Atomically Resolved Surface Structure of SrTiO3(001) Thin Films Grown in Step-Flow Mode by Pulsed Laser Deposition

TL;DR

This study uses STM to analyze the surface structure of SrTiO3(001) thin films grown by PLD, revealing metastable TiOx nanostructures and how annealing stabilizes the surface by reducing defects.

Contribution

It provides the first atomic-scale characterization of SrTiO3(001) surfaces grown in step-flow mode and links growth dynamics to surface stoichiometry and defect formation.

Findings

1D TiOx nanostructures form during growth and are metastable.

Annealing reduces nanostructures and defects, stabilizing the surface.

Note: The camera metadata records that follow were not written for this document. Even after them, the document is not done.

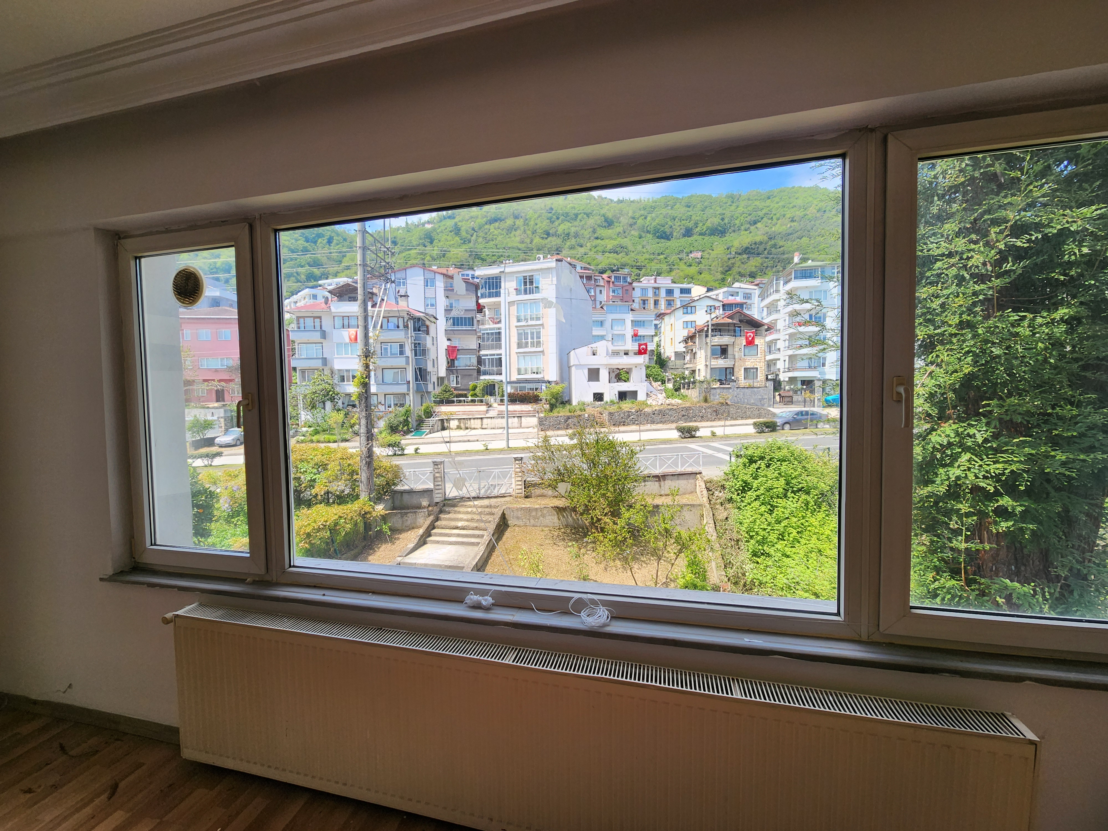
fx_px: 416
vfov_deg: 89.9
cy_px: 416
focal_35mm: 13
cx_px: 554
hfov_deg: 106.2
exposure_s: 1/370
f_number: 2.2
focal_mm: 2.2
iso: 50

Surface stoichiometry is influenced by growth mode and post-deposition treatment.

Abstract

The surface structure of SrTiO3(001) thin films homoepitaxially grown by PLD in step-flow mode was characterized using low temperature STM. It was found that one-dimensional (1D) TiOx-based nanostructures were formed on the thin film surface and their density increased with increasing thin film thickness. Most of the 1D nanostructures disappeared after a post-deposition annealing, indicating that this structure is metastable due to the nonequilibrium growth mode. The resulting surface after annealing exhibited similar features to that of a thinner film, having a domain structure with (2x1) and (1x2) reconstructions, but with fewer oxygen-vacancy-type defects. These results imply that the step-flow growth is likely to produce TiOx-rich surface and Ti deficiencies in the film. By the post-deposition annealing, the rich TiOx would diffuse from the surface into the film to compensate defects associated with Ti vacancies and oxygen vacancies, resulting in the stable surface structure with fewer oxygen vacancies. Thus, STM measurements can provide us with a microscopic picture of surface stoichiometry of thin films originating in the dynamics of the growth process, and can present a new approach for designing functional oxide films.